“Passo avanti” o “passo indietro”? In ogni caso Di Maio non è più il capo politico del M5s

Quello che una settimana fa secondo le indiscrezioni veniva dato come “passo indietro” (e smentito come «gravissime falsità», «narrazione surreale»), oggi sembra piuttosto essere divenuto realtà, disegnando un valzer, ubriaco, la traiettoria della rapidissima e piroettante carriera politica di Luigi Di Maio. Le dimissioni del ministro degli Esteri da capo politico del Movimento 5 Stelle, anticipate stamattina da diversi quotidiani e nella riunione con i ministri del M5s, annunciate in concomitanza con la presentazione dei facilitatori regionali, intende passare più come una mossa strategica, una revisione della governance, che come una ritirata prima della molto probabile sconfitta alle regionali in Emilia Romagna e Calabria che si terranno domenica 26 gennaio. Senza lasciarsi distrarre dalla narrazione pentastellata – «mi collegherò in diretta (Facebook) perché ho delle cose importanti di cui parlarvi…Vi aspetto. A più tardi. Forza!», come se si stesse per annunciare una grande festa – restano sul tavolo gli ultimi due “addii” al Movimento di due nuovi deputati (Michele Nitti e Nadia Aprile, salendo così a 14 i deputati ex M5s nel Gruppo Misto e in totale a 31 quelli passati ad altri gruppi) e che la reggenza del M5s sarà affidata a Vito Crimi in vista degli Stati generali previsti nella metà di marzo. Questi ultimi sarebbero il vero obiettivo del “passo indietro” o “di lato” di Di Maio, il quale evidentemente intende arrivare preparato all’appuntamento, mentre la durata in carica dei facilitatori nazionali e regionali legata alla permanenza di Di Maio al vertice lascerebbe intuire un’inalterata centralità del suo ruolo nel M5s.

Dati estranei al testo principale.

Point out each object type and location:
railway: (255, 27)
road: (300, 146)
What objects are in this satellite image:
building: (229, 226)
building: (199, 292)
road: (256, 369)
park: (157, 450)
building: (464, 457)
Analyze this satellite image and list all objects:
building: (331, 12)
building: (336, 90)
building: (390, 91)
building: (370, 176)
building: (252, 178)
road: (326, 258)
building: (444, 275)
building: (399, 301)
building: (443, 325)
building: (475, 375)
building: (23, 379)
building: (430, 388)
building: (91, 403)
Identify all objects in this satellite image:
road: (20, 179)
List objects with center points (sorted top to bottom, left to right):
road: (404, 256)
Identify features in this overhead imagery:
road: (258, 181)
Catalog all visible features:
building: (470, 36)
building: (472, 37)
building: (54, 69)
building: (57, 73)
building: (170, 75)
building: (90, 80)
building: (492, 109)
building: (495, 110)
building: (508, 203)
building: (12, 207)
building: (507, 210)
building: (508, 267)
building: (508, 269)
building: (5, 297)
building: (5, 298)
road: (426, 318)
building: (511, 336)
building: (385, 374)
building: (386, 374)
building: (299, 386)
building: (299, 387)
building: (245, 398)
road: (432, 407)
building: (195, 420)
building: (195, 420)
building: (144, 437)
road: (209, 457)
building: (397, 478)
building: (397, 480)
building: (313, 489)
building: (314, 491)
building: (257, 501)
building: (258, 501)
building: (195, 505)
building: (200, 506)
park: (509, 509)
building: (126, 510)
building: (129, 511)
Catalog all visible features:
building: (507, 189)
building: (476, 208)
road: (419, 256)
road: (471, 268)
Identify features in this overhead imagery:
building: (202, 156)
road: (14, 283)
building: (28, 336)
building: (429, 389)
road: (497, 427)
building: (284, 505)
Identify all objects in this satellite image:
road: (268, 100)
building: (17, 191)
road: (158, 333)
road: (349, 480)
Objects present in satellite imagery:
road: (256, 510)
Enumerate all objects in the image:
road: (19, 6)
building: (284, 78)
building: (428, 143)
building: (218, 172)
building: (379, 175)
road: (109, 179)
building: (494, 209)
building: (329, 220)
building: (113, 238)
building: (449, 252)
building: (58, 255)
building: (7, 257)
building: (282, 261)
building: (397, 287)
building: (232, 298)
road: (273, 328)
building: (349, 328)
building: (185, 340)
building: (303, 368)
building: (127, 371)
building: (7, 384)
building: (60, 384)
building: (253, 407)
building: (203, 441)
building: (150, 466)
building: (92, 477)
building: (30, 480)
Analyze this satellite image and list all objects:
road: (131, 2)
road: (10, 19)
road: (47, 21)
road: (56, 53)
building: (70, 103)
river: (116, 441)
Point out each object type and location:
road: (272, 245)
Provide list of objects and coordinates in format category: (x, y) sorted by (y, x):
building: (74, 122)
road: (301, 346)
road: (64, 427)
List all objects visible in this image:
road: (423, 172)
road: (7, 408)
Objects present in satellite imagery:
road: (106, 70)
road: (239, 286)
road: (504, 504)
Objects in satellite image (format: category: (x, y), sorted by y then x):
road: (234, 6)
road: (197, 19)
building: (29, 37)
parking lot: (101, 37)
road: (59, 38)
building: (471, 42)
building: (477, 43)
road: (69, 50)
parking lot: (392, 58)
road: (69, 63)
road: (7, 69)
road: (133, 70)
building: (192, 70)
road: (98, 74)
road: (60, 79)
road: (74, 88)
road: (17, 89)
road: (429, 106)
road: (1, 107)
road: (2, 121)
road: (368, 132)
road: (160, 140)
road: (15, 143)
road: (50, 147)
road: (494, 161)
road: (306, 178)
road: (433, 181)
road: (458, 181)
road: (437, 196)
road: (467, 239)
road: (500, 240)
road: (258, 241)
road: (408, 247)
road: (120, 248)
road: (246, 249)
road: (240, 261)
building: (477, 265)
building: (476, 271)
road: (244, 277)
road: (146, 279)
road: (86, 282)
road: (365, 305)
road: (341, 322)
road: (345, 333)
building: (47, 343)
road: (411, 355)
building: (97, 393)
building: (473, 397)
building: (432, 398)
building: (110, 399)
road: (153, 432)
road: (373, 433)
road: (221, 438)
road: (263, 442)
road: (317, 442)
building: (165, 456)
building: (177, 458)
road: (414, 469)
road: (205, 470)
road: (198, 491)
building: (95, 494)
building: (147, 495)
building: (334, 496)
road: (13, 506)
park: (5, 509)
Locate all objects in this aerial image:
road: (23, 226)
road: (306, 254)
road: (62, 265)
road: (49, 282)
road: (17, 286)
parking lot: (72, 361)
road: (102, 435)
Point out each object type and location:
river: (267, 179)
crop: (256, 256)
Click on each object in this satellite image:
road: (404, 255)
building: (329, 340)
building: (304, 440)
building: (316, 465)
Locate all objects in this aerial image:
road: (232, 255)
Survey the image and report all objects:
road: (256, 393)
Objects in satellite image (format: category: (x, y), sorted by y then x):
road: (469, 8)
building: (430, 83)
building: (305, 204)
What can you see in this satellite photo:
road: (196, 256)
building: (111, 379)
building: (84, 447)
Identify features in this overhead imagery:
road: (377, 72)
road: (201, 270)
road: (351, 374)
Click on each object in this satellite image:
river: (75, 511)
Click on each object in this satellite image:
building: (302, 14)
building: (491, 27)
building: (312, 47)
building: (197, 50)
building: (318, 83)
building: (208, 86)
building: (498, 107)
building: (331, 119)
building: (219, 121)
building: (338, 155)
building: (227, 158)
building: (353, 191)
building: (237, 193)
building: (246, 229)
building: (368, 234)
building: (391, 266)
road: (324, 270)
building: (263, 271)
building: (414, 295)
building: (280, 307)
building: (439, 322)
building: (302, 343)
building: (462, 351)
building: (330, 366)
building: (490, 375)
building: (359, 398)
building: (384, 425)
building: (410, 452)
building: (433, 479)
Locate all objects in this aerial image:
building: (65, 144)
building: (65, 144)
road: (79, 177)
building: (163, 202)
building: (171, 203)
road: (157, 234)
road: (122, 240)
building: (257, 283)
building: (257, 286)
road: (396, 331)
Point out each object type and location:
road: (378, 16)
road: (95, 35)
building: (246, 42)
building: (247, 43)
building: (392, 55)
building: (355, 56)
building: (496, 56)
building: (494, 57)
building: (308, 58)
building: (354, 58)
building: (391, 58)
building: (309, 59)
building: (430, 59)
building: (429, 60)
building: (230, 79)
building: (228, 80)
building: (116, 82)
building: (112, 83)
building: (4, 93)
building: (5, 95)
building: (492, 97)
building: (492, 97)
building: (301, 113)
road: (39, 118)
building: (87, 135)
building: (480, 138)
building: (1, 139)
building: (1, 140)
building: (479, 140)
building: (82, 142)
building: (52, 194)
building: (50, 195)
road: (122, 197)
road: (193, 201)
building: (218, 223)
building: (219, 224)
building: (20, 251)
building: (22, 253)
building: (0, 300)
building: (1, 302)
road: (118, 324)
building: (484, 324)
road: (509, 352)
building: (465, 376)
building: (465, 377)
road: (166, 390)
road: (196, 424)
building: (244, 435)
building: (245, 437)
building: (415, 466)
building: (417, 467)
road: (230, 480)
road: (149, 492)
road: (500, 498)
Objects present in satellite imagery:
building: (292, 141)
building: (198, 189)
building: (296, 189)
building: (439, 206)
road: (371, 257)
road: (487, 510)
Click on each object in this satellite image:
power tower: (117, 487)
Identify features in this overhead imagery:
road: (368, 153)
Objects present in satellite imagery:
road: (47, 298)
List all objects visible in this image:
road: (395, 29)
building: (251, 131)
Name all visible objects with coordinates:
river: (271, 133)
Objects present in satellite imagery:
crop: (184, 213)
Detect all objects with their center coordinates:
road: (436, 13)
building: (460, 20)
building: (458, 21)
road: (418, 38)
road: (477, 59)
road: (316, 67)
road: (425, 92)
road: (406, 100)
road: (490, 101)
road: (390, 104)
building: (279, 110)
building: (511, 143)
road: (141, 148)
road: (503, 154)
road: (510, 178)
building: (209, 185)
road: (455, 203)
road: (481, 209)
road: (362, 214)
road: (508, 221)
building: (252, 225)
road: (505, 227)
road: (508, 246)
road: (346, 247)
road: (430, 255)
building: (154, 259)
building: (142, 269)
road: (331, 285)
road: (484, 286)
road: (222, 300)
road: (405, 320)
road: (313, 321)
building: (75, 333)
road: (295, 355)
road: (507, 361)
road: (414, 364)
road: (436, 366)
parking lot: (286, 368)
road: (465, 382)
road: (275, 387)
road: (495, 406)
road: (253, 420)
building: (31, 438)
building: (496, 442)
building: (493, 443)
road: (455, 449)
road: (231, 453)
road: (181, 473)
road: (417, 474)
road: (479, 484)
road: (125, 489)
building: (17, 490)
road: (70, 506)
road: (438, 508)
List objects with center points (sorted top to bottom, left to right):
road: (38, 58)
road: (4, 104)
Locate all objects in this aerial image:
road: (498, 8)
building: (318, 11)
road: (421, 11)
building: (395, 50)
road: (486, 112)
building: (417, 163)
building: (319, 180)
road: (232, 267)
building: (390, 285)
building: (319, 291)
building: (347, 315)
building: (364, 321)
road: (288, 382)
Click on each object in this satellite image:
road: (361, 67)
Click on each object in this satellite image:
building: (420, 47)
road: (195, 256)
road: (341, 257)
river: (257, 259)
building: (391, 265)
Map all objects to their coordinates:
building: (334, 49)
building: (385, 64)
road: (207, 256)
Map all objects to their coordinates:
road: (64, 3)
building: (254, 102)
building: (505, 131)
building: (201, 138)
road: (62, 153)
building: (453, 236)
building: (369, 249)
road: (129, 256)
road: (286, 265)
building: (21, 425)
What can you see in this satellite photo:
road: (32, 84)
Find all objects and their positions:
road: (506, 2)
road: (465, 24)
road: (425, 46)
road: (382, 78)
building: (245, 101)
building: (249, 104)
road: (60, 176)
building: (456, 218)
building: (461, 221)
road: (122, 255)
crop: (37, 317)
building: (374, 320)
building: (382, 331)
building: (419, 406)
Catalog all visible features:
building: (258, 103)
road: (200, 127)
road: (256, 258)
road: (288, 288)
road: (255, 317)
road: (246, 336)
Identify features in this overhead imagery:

Quindi? Quindi, come al solito, ci si può perdere nei bizantinismi a cui il M5s fa ricorso (alla faccia della democrazia diretta) per dare ad intendere al proprio elettorato e all’opinione pubblica che tutto va bene. Ma il premier Giuseppe Conte ha lasciato ad intendere che «Di Maio è stato tirato per la giacchetta», ha dichiarato ai microfoni di Rtl, «se fosse una sua decisione lo rispetterò» anche se «mi dispiacerà sul piano personale». Non solo Di Maio anche il Movimento è in declino come dimostra – altro che «tutti uniti» – l’ondata di provvedimenti disciplinari verso propri parlamentari colpevoli di mancati o incompleti rimborsi verso il Movimento stesso e verso l’Associazione Rousseau.